▸ **WHAT THIS EXERCISE ASKS**
[1] Please reproduce the stretch from "It has three" through "the Iraqi Army." in the passage on the marines guarding the police station in Karma.
[2] Carry the article on the marines at the Karma police station forward, picking up right after its final sentence.
---- PASSAGE TO READ
Thursday, December 7, 2006

On the day after the ambush, two marines walked from their sandbagged quarters inside the Iraqi police station here, passed by a collapsed building next door and entered Post 2.

Post 2 is a 6-foot-by-6-foot box that stands about seven feet high on top of the broken building's ruins. It is framed with lumber and plywood and surrounded by stacked bags of sand.

It has three windows, each covered by a bulletproof windshield designed for armored trucks. The center windshield, which faces a shuttered market, has been whitened by circular cracks where bullets have struck.

It looks as if it has been smacked by a sledgehammer. "Anything suspicious to report?" asked one marine, Lance Cpl. James A. Ullery, gazing at the traffic on the road 25 yards away.

"Everything is suspicious," said the other marine, Lance Cpl. Donterry L. Woods.

The ambush happened the night before, in the darkness before the half-moon rose, after an Iraqi Army convoy visited the station to drop off food.

The police station in Karma is defended by several dozen marines and a smaller guard force from the Iraqi Army.
--------
---- COLLECTED DATA
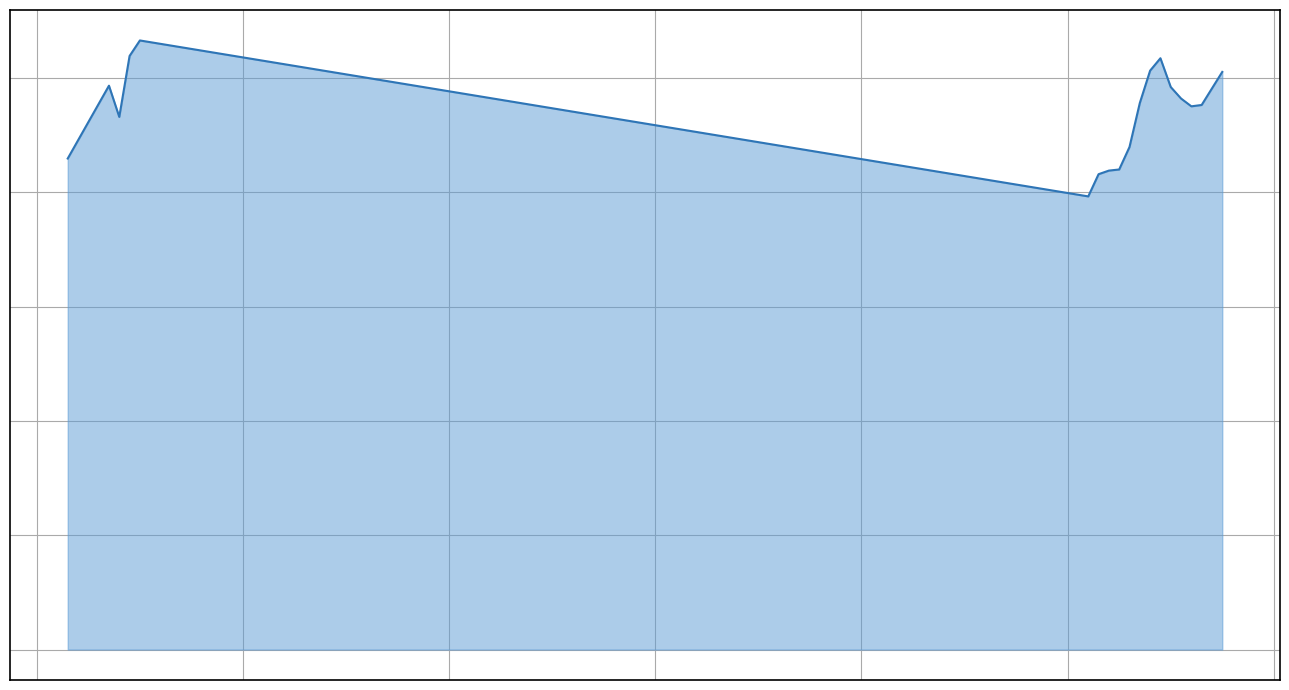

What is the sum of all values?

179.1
--------
▸ **ACTIVITY ANSWERS**
[1]
It has three windows, each covered by a bulletproof windshield designed for armored trucks. The center windshield, which faces a shuttered market, has been whitened by circular cracks where bullets have struck.

It looks as if it has been smacked by a sledgehammer. "Anything suspicious to report?" asked one marine, Lance Cpl. James A. Ullery, gazing at the traffic on the road 25 yards away.

"Everything is suspicious," said the other marine, Lance Cpl. Donterry L. Woods.

The ambush happened the night before, in the darkness before the half-moon rose, after an Iraqi Army convoy visited the station to drop off food.

The police station in Karma is defended by several dozen marines and a smaller guard force from the Iraqi Army.

[2]
The Iraqi soldiers in the convoy warmly embraced the Iraqi soldiers living with the marines. It was a reunion of sorts, a respite from the war. They were all Shiite soldiers from southern Iraq, assigned to Anbar Province, which is Sunni territory.

The insurgents kill them even more often than they kill the marines.

After passing out food, the Iraqi soldiers drove out the gate in two trucks. They made it a few hundred yards and were struck by one of the insurgents' bombs. Then the insurgents opened fire at the disabled vehicle, shooting at the wounded and anyone who tried to help them.

It was over within minutes. Four Iraqi soldiers were wounded. Three were killed, including the Iraqi unit's most popular noncommissioned officer, Staff Sgt. Saddam Hussein. After the ambush, the contingent of Iraqi soldiers in the station spent much of the night huddled and weeping. In the morning several refused to work. They did not report to their posts.

The marines, who built the police station's layers of defenses and man bunkers near the station and on its roof, put out extra men to fill in for the absent Iraqis. Part of their mission is showing the Iraqi security forces how to work, which in this case meant waiting to see how many Iraqi soldiers would desert.

They scanned out front. "You see a car parked with a trunk open?" Woods said. "Snipers, they like to take out the seats of cars, and they sit inside with the trunk open and take a shot at you, and then somebody comes by and closes the trunk and you'll never know what happened."

"These people aren't dumb," Ullery said.

"No, they aren't," Woods replied. "That's what gets you killed."

Ullery, 19, and Woods, 22, are trained mortarmen. As often happens in war, the job they trained to do is no longer the job they hold. Now they are riflemen, in the Marine Corps's fundamental job. They call themselves grunts.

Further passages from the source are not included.